Talk to Everybody: I applied to 105 places, got called to 10. Interviewers called me interesting, adventurous and a lot of other adjectives that I quickly realised were not helping my case. They were perhaps referring to the geographic diversity I was used to. After learning the lingo of career centres and speaking with recruitment consultants and insiders from the industry at publishing events, I took a few more hints.
“Increase the extent of student visas issued to migrant labour, to offer time for job search”
Failure makes you stronger: Only about three publishers were actually explicit about an open and willing policy to hire, but by the time I qualified for any eligible positions within these companies and by the time their vacancies opened, it was the middle of December. After having completed over six internships alongside my degree studies and a fixed term employment within a hot market function of publishing, I had lost eventually.
Office Gossip (not love) makes the world go round: Towards the rundown to Christmas and near the end of my fixed term at a publishing house, colleagues took turns commenting, “What a pity they did not renew your contract.” They knew I was on a fixed term contract, my nationality was different, my length of stay would be limited to the duration of tasks, and so, short term, etc..
Three weeks into my job, another candidate was taken on to fill the same duties towards what immediately struck me as eventual permanence at a lower salary than if they had decided to sponsor me. Colleagues delighted in this set-up for rivalry. By the end of my tenure I was itching to depart, the daily six-hour round trip commute only got longer as we nudged sub-zero temperatures, and constant delays caused by flooding and regular suicides on the railway tracks. The only things that got me through those months were my persistence and positivity.
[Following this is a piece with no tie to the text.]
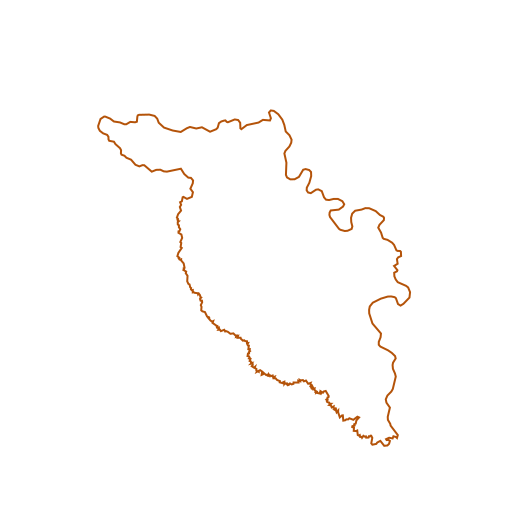 La Victoria (Pacoa), Amazonas, Colombia, rotated 18°
{"feature_id": "7082276B65279517003270", "entity_name": "La Victoria (Pacoa)", "entity_type": "district", "adm_level": 2, "iso_a3": "COL", "parent_name": "Colombia", "parent_adm1": "Amazonas", "projection": "orthographic", "projection_center": [-71.093, -0.129], "detail": "fine", "context": "isolated", "style": "outline", "palette": "amber", "viewbox_px": 512, "rotation_deg": 18, "n_neighbors": 0, "source": "geoboundaries", "source_scale": "gbopen_adm2", "svg_char_len": 6140}
<svg xmlns="http://www.w3.org/2000/svg" viewBox="0 0 512 512"><g transform="rotate(18 256 256)"><path d="M446.3,385.5L446.2,382.5L436.4,375.7L435.5,374.1L432.1,371.1L431.0,368.3L430.2,358.8L425.4,355.2L423.7,352.2L424.1,348.1L426.6,343.1L427.2,340.2L426.2,327.5L424.5,324.8L421.1,321.0L419.6,317.5L419.3,315.1L420.5,310.3L419.2,308.2L415.1,306.2L410.7,304.9L402.2,303.7L400.2,302.5L399.3,299.7L399.6,294.8L398.8,291.1L387.6,284.2L381.4,275.6L380.2,272.2L379.8,268.8L381.5,264.3L387.9,258.0L393.8,253.9L397.0,252.7L400.6,252.3L402.1,252.9L405.9,257.8L408.8,258.5L411.0,255.9L414.8,248.1L413.7,242.8L410.4,238.9L407.9,238.0L398.9,237.1L396.1,235.1L393.9,232.6L392.6,229.2L394.8,227.0L394.9,225.8L390.4,222.8L393.1,219.6L391.0,215.4L391.6,213.4L394.0,211.2L392.5,207.2L391.5,206.7L389.1,207.4L387.8,207.2L383.9,202.8L381.4,201.3L376.1,200.0L372.1,200.2L370.9,199.6L367.7,195.1L363.5,191.3L363.8,188.1L366.5,182.4L366.0,180.2L365.0,179.3L361.2,178.7L356.0,176.3L348.9,175.6L345.2,176.7L342.1,179.2L336.3,182.3L334.4,186.0L334.6,190.3L336.1,194.3L338.5,198.1L338.6,200.7L335.3,203.7L332.7,204.8L328.1,205.0L326.5,204.5L314.4,196.1L313.1,194.2L312.6,191.9L313.0,189.6L320.4,186.3L323.5,182.1L323.9,179.5L321.2,177.2L316.3,176.4L312.1,177.8L308.2,180.2L305.2,180.8L302.6,179.2L298.5,174.0L294.6,173.4L292.6,174.4L288.7,179.3L285.9,179.5L283.9,177.9L283.2,175.3L284.1,169.9L283.8,163.0L282.4,159.1L280.0,157.8L276.3,158.0L274.2,159.4L272.4,167.5L269.0,171.1L264.9,172.5L261.2,171.7L259.4,169.6L256.1,157.9L251.3,149.7L251.5,146.9L253.9,141.6L254.5,137.4L253.9,134.4L250.5,130.8L245.8,128.4L242.4,122.6L238.9,118.2L233.4,114.3L228.1,112.5L225.1,113.0L224.0,115.5L227.6,120.4L227.4,122.8L220.5,124.4L217.2,128.3L206.8,134.3L202.9,139.9L201.7,139.4L199.8,134.2L197.0,132.2L193.6,132.7L187.9,137.5L186.7,137.5L185.0,136.5L183.8,137.1L181.4,138.8L179.7,141.1L179.9,145.8L179.0,147.7L173.9,152.0L164.8,150.3L159.8,153.2L153.3,153.7L150.7,155.9L146.1,161.3L138.0,162.4L128.8,162.3L122.3,159.3L119.6,155.9L116.3,154.1L110.8,154.5L101.1,157.9L100.1,158.8L100.1,160.1L101.2,165.1L99.7,166.2L95.0,167.3L91.9,170.8L90.0,171.4L85.3,171.0L79.3,172.0L74.8,170.4L69.6,170.0L68.5,170.3L65.8,173.7L65.7,181.1L66.5,182.9L68.8,185.2L72.7,186.6L77.0,186.8L78.8,188.2L79.7,190.7L80.8,191.8L85.6,191.2L87.7,193.0L93.4,195.5L95.0,197.1L95.8,200.1L96.8,201.2L99.9,201.3L102.4,202.6L107.4,203.0L113.2,206.5L117.4,206.8L119.9,204.7L121.7,204.2L130.8,208.0L134.5,204.9L138.4,203.5L142.1,204.0L145.2,203.3L157.6,196.2L162.4,200.2L167.4,202.4L170.0,201.8L172.8,203.6L173.4,206.4L172.8,212.3L176.3,214.8L176.7,219.6L172.7,223.0L168.7,222.2L168.1,222.8L168.6,226.9L167.2,228.3L169.0,230.5L168.4,232.9L170.7,236.0L169.0,240.3L168.9,244.0L170.2,244.7L170.1,245.7L170.8,245.8L171.0,246.9L171.8,246.8L171.1,248.0L171.9,250.2L173.2,250.6L173.8,252.5L175.7,253.9L175.5,256.0L174.7,256.5L175.1,257.9L178.4,258.6L180.2,261.6L179.7,266.1L180.9,266.7L181.5,270.8L182.9,271.3L181.2,277.0L181.3,280.5L183.5,281.3L183.2,282.1L184.4,283.0L185.8,282.2L186.1,283.3L189.5,285.4L191.7,289.3L191.0,290.0L191.6,290.8L191.3,291.7L194.4,292.4L194.5,294.1L197.0,296.0L198.4,301.3L200.3,303.4L201.6,303.6L203.1,306.1L204.2,306.5L204.4,307.8L205.6,308.4L206.4,307.9L207.1,310.1L207.8,309.6L208.7,310.0L212.2,309.4L212.8,310.4L213.2,309.4L214.9,310.6L215.8,312.2L216.7,312.4L216.0,314.1L217.1,315.6L218.4,315.2L219.1,316.6L218.7,319.8L219.9,321.2L220.7,324.6L222.1,325.2L224.8,325.1L228.2,328.7L230.3,328.8L230.6,329.2L230.0,329.8L232.6,331.4L234.4,332.0L235.4,331.1L235.4,333.1L240.0,334.5L240.7,335.7L241.2,334.9L242.3,336.5L242.9,335.7L243.5,336.9L243.2,337.7L244.4,337.2L245.8,338.3L248.6,336.0L250.0,337.3L250.6,336.7L252.7,336.8L255.7,337.9L258.4,336.6L261.1,338.0L262.1,337.6L262.1,338.9L263.6,337.6L263.7,339.5L266.6,338.5L267.2,339.4L269.8,340.6L270.7,339.8L272.0,340.3L273.8,339.9L274.3,341.5L275.4,341.1L275.1,342.8L276.0,343.6L276.9,343.5L277.5,346.9L278.9,346.5L279.0,348.0L279.7,348.3L279.0,349.5L279.5,350.8L278.5,351.3L278.9,353.8L280.3,353.6L281.3,354.5L281.0,355.6L282.5,355.5L282.4,357.8L283.7,357.9L284.3,359.1L285.1,358.8L284.5,360.0L285.9,359.2L286.6,360.6L286.0,362.1L288.6,362.8L289.3,361.7L289.3,362.8L291.3,363.3L291.7,364.8L292.6,365.1L292.5,366.0L293.4,365.1L294.4,365.3L294.1,364.3L295.2,363.3L297.6,364.0L298.1,367.3L299.1,366.4L298.3,365.2L298.7,364.5L302.2,366.0L303.3,365.4L303.6,366.1L304.6,366.3L305.2,366.0L304.9,364.8L306.4,365.9L306.6,365.2L307.8,365.4L308.8,364.5L309.8,366.1L311.0,365.1L310.8,366.8L312.5,366.3L314.3,367.4L317.4,367.6L317.6,368.8L320.8,368.7L320.7,367.8L321.8,366.8L322.5,369.0L322.9,367.9L324.1,368.3L324.8,367.5L326.0,367.9L325.4,368.7L326.1,369.1L327.1,368.3L327.7,366.7L329.6,367.1L331.1,366.0L330.8,364.7L335.5,363.2L334.7,361.5L336.6,361.5L335.9,360.3L336.9,360.5L339.0,359.5L340.3,360.4L342.0,359.0L345.1,361.4L347.1,359.9L347.0,360.9L348.2,361.3L348.1,362.4L349.1,361.7L350.1,362.7L348.7,363.5L349.9,364.9L350.6,364.7L350.3,363.5L351.6,363.8L351.7,364.8L352.6,364.1L352.6,365.1L354.6,365.9L354.5,366.9L355.4,366.8L355.5,367.5L356.3,366.6L356.7,367.3L359.0,367.1L359.0,365.6L360.3,366.7L360.5,365.8L359.8,364.8L361.9,365.3L362.3,363.9L364.0,362.8L368.4,366.7L368.6,367.7L367.7,368.5L368.1,369.7L367.4,370.6L368.5,370.9L368.0,371.9L368.9,372.9L370.9,372.8L371.5,373.8L372.9,373.4L371.8,375.1L373.4,374.9L374.8,376.6L376.3,375.1L376.5,376.4L378.0,376.7L378.9,376.2L379.4,376.8L378.1,377.9L379.9,378.3L381.0,379.8L381.9,377.6L382.3,379.1L385.6,383.6L387.1,381.0L387.8,380.7L389.9,385.6L391.7,384.6L392.4,383.4L394.2,382.9L394.9,381.5L399.2,381.7L402.1,377.5L403.9,377.7L402.3,381.3L402.6,384.6L401.4,385.7L402.1,386.7L400.2,388.1L400.4,389.0L402.2,388.9L403.0,392.1L405.2,391.6L406.2,390.7L408.1,394.8L409.2,395.0L410.0,394.2L411.0,395.9L412.3,395.4L413.0,396.1L413.7,393.8L415.1,394.2L416.3,393.6L416.9,394.7L419.1,393.9L419.1,392.6L420.0,392.5L420.4,391.5L421.1,391.3L422.8,393.0L423.5,398.5L425.0,399.5L428.5,397.5L428.9,396.0L431.4,393.4L436.6,396.9L439.5,395.6L440.6,393.5L440.5,390.5L438.9,390.0L437.1,390.7L436.3,390.0L438.8,387.7L442.3,387.3L442.4,385.0L445.1,384.9L446.3,385.5Z" fill="none" stroke="#b45309" stroke-width="2"/></g></svg>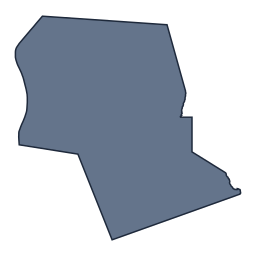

Is Britain unprepared for a diverse workforce? Britain is a tiny country that cannot sustain its own recession, but Norway is not bigger than Britain, and yet offers more diversity in the workplace and by about 2050 about half its population will be taxpaying migrants/immigrants. If UK businesses do not take initiative to look outwards, the government will not make it its business. UK’s businesses are built around individuals whose mindsets and openness towards skilled migrants will only determine how dynamic or multicultural the UK workplace actually is.
Going by the passionate words of London Mayor Boris Johnson or Scottish Cabinet Secretary of Education Mike Russell, one would be inclined to believe that UK desires foreign students and flexible work rules for non-EEA migrants. But if the UK is actually serious about increasing its intake of foreign students and not losing out to Canada or Australia — destinations with an edge of more flexi work rules, then I can propose the following two ways in which to rectify the current situation:
- Increase the extent of student visas issued to migrant labour, to offer time for job search (My American fellow students enjoyed a longer term visa than myself).
- Allow non-EEA students who have graduated from the UK to apply for a tier 2 visa even after they return to their home country without complications. Let there be some incentive to studying in the UK.
When skilled foreign graduates from UK universities are not viewed with the same professional parity as Europeans or migrants from other privileged economies in the Great British workplace, it signals both mistrust and xenophobia. In a world where everyone is looking for collaborations and looking outwards, it is a pity that the UK is not encouraging of foreign workers and ensuring a dynamic or diverse workplace.